TEXTO PARA LEITURA:
• • • •

Sonntag, Februar 23, 2014

Spring Breakers ou zombar da lógica quando ela está contra a humanidade





"Os homens são suaves, quando desejam alguma coisa dos mais fortes, e brutais, quando o solicitante é mais fraco do que eles. Eis aí, até agora, a chave para penetrar na essência da pessoa na sociedade.” (T. W. Adorno)




Pode parecer bizarra esta citação de Adorno num texto sobre Korine, já que o filme está mais pra um Sex Pistols zombando da nossa cara em estilo Lulu Santos –  um filme-poema punk-pop, com todas suas contradições. Apenas cito o filósofo alemão porque ele escreveu que o mundo só é único no tempo (Zeitgeist), e que a classificação é a condição do conhecimento (e não o próprio conhecimento) e o conhecimento, por sua vez, destrói a classificação. Mas pra que dialética agora? Vamos lá, classificar Spring Breakers, ou Harmonie Korine, o cool vendido – bem fácil, não? Assim já classificaram nossos intelectuais brasileiros (minto, só li um) mesmo sem ver o filme, só pelas cores (quentes demais ou algo assim) do trailler. De fato, nenhum problema em julgar pelo trailler. Não há como conhecer Spring Breakers e seus personagens, nem vendo o filme: eles são conceitos. Ou talvez não sejam. Talvez eu só queira aplicar algo que estou lendo no momento: como boa aluna da USP, Adorno, é claro. Mas acredite na sua intuição, porque ela lhe dirá: Spring Breakers é sobre isso. Sobre a Academia (garotas fugindo da facul) e sobre drogas (pra viver a vida loka no feriado), sobre dinheiro (que as faz não voltar mais), sobre ilusões (essas sim são perigosas – e não as garotas, como no subtítulo brasileiro). Ilusões perigosas porque fundadas em conceitos de tudo que está errado: estrelas da Disney e gente afim de ser gângster, mas resvalando na falsidade (num mundo que quer ser fofo demais e onde, portanto, isso não é possível).

• • • •

DADOS EXIBIDOS:

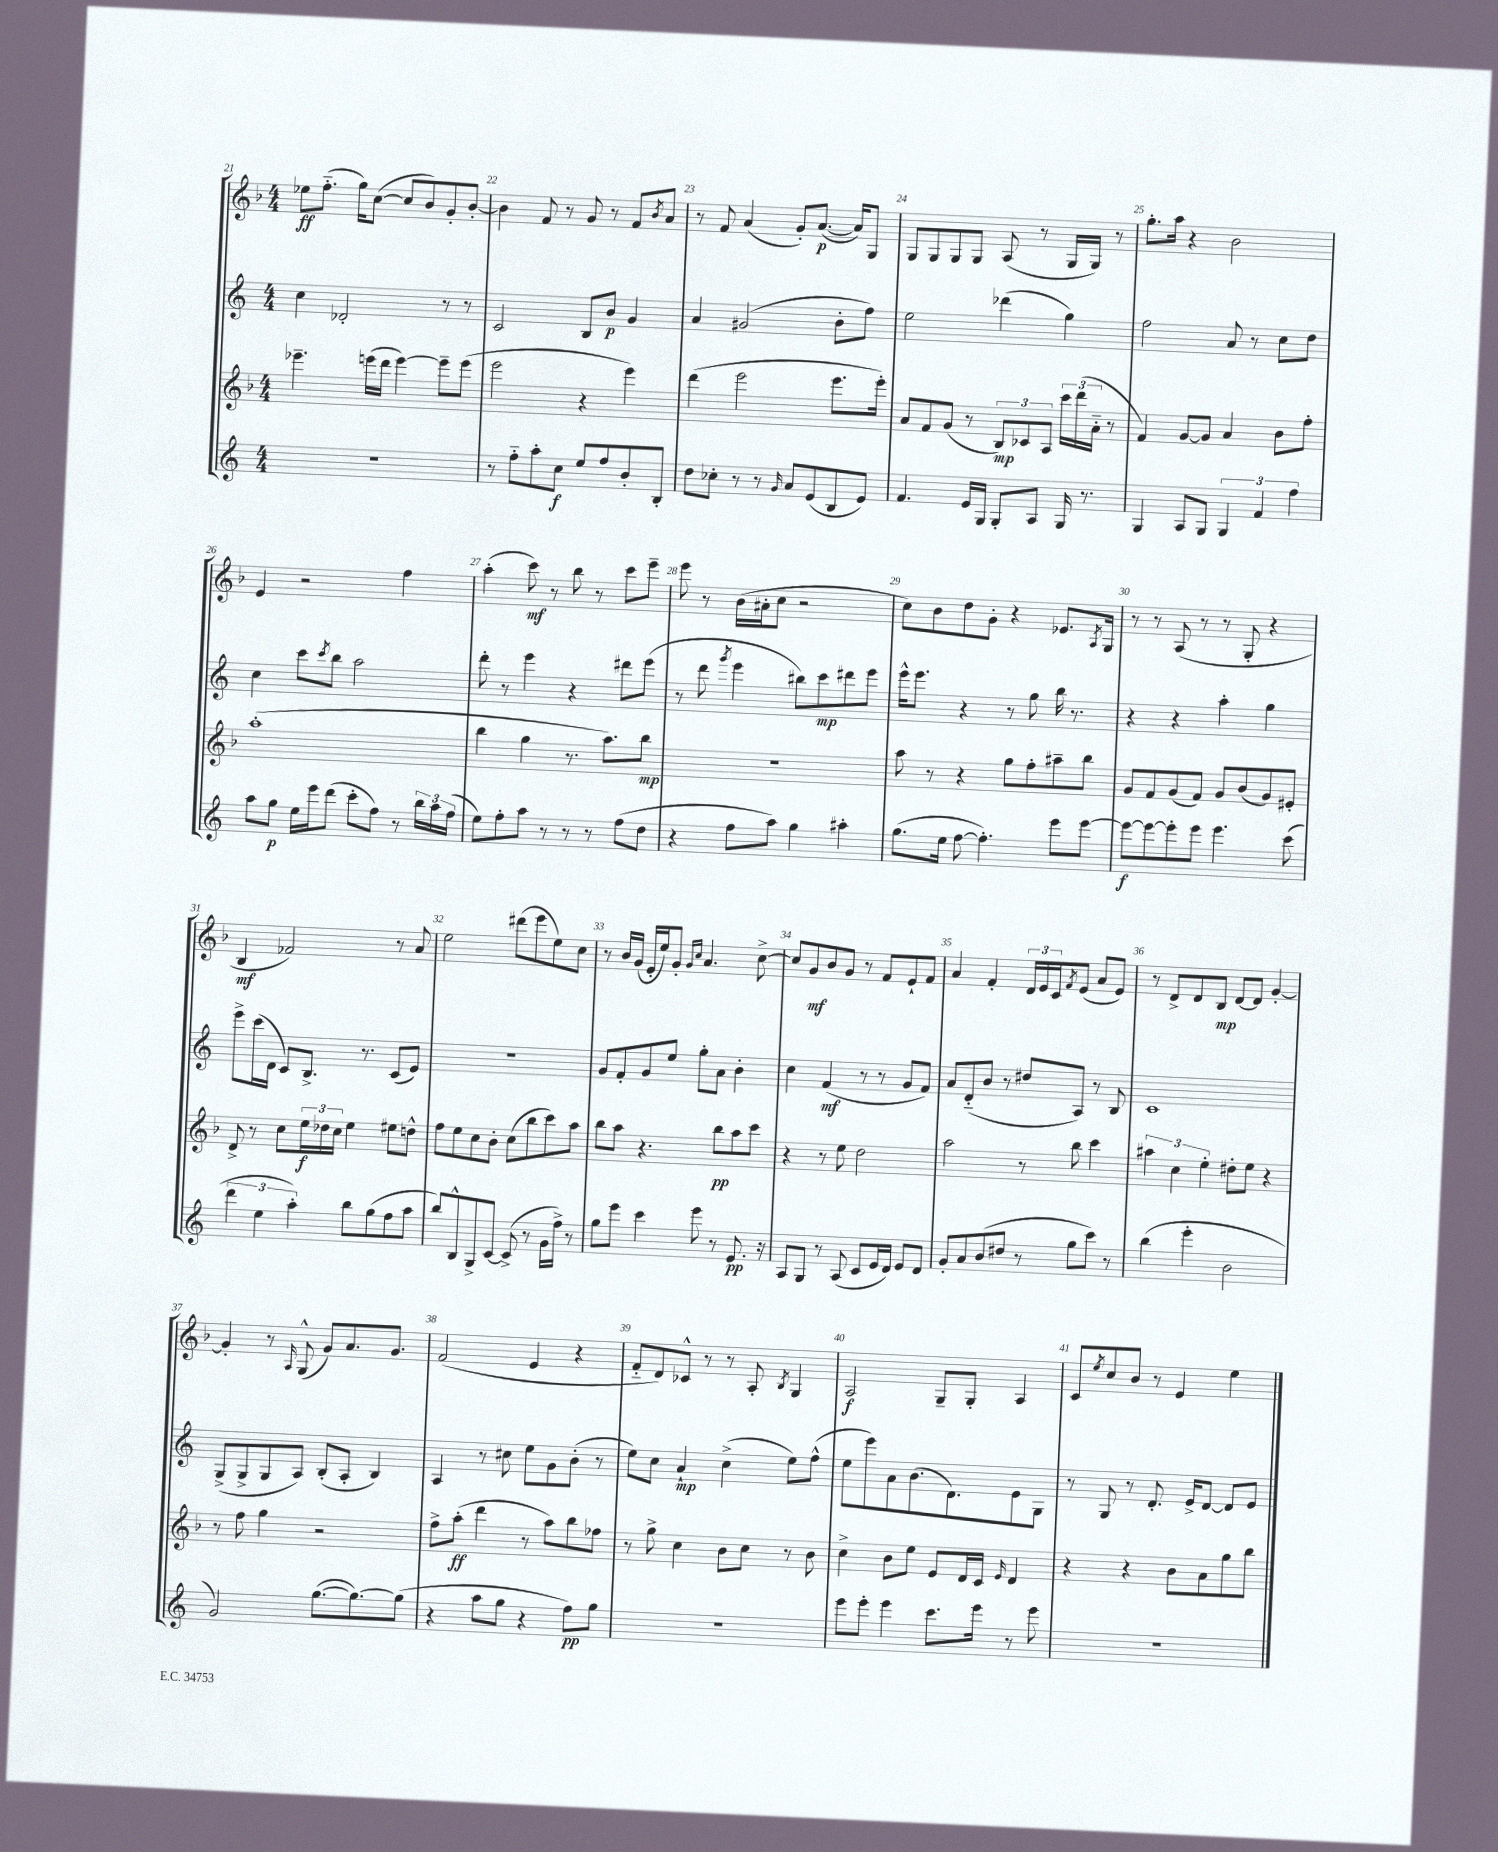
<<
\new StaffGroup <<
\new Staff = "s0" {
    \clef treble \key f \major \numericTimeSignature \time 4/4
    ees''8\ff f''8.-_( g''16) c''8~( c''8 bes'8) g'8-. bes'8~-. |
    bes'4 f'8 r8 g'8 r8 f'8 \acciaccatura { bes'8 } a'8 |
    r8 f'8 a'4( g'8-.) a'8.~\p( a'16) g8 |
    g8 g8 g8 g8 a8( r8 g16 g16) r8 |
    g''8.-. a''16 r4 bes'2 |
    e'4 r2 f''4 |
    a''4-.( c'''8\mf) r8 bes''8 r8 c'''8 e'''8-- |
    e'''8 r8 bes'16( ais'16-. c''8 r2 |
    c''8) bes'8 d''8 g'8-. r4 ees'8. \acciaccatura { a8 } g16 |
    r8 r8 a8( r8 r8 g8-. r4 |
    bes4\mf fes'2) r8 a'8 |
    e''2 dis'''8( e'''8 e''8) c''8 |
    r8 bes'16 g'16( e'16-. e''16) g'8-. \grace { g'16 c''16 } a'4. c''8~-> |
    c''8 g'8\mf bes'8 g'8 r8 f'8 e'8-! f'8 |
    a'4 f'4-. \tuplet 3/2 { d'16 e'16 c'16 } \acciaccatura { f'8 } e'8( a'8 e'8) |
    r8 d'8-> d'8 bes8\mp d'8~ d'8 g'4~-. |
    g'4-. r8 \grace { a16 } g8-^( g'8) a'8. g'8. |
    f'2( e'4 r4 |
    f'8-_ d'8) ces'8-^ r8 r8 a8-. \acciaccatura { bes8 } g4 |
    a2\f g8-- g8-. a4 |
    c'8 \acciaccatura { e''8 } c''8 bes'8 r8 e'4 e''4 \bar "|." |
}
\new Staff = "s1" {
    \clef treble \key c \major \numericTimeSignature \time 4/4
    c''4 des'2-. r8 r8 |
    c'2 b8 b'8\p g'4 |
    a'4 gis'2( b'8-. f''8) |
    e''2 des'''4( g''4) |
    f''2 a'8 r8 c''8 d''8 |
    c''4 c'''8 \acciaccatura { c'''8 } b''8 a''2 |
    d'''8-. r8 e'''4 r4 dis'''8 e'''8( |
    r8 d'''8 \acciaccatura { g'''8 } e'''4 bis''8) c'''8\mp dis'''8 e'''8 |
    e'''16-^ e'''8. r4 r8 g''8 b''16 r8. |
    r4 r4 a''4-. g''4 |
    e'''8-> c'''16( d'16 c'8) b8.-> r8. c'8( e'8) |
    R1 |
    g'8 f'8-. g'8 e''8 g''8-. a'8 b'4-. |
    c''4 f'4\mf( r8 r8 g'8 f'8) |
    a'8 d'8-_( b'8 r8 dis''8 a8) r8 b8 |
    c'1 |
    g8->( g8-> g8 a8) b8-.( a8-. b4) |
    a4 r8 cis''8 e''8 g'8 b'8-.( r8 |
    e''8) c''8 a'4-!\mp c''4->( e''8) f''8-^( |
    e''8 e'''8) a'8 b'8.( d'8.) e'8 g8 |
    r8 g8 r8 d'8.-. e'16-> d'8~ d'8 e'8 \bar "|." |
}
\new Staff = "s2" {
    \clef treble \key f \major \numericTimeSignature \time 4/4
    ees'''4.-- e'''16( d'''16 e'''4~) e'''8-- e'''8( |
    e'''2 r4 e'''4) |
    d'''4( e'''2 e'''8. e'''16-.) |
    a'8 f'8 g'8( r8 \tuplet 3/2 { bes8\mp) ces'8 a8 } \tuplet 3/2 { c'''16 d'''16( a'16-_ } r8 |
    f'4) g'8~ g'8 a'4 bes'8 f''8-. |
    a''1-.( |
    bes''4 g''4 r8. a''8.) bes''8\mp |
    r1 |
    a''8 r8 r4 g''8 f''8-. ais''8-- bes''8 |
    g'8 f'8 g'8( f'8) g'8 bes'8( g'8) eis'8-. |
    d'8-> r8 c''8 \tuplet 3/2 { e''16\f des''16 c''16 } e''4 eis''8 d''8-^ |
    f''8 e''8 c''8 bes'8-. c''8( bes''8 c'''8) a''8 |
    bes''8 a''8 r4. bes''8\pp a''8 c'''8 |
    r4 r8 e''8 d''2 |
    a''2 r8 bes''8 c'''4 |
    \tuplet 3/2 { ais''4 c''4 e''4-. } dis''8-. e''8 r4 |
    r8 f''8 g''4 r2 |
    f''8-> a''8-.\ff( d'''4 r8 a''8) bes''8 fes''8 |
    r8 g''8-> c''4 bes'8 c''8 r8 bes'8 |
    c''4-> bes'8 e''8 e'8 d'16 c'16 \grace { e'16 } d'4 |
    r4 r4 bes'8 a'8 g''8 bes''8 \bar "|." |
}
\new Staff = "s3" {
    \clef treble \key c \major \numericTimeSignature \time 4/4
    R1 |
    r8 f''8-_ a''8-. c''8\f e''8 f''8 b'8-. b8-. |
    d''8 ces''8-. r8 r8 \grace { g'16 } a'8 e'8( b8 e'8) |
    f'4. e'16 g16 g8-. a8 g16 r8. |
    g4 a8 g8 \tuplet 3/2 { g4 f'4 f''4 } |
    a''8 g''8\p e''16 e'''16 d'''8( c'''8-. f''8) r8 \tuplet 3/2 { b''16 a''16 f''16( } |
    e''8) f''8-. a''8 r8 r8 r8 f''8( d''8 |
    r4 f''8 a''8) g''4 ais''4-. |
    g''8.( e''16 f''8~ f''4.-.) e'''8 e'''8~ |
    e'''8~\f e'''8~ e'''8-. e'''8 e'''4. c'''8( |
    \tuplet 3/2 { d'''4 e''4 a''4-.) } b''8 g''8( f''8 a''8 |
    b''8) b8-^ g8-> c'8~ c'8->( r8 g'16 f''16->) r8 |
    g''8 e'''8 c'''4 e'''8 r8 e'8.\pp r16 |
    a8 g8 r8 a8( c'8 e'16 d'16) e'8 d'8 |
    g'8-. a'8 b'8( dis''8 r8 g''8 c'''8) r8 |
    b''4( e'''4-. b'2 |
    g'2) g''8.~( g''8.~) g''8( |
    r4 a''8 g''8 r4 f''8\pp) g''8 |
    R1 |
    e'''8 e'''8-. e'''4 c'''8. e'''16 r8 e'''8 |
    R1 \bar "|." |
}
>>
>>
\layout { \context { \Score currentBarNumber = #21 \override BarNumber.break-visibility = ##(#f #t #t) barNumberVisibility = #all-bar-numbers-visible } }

• • • •

INSTRUÇÃO 1:
No texto sobre o filme Spring Breakers, por que as ilusões são consideradas perigosas?
INSTRUÇÃO 2:
Retome o texto sobre o filme Spring Breakers e continue-o a partir da última frase.

RESPOSTA 1:
Porque são fundadas em conceitos de tudo que está errado.

RESPOSTA 2:
Spring Breakers não tem a ver com “O Poderoso Chefão”, tem a ver com "As Pequenas Margaridas" numa versão “O.C”, de cores rosas, laranjas e azuis como em “Drive” – onde a ironia com a estética cool, da qual o filme também é acusado, já constava e pouca gente entendeu.  Korine tem uma paleta para “Spring Breakers” que de fato não combina com “Gummo” nem com “Trash Humpers”, mais sujos e opacos. Mas com seu último filme ele consegue chegar onde “Gummo” não conseguiu e nem poderia, porque ali as meninas ainda eriçavam os seios com esparadrapos – eriçar era mais importante que aparecer. Com “Spring Breakers”, Korine conseguiu chegar na abdicação da história por uma mise en scene dogmática e videoclipesca, que é a cara dos nossos anos.  Sei lá como chama essa década de 2010 a 2020, ninguém sabe, e “Spring Breakers” é sobre isso, sobre a época herdeira e perdida entre a consciência indecisa e revoltada dos anos 1960 e 1970 (Fassbinder), a fascinação tosca dos 1980  e a melancolia suicida e paranoica dos 1990 (Brian de Palma).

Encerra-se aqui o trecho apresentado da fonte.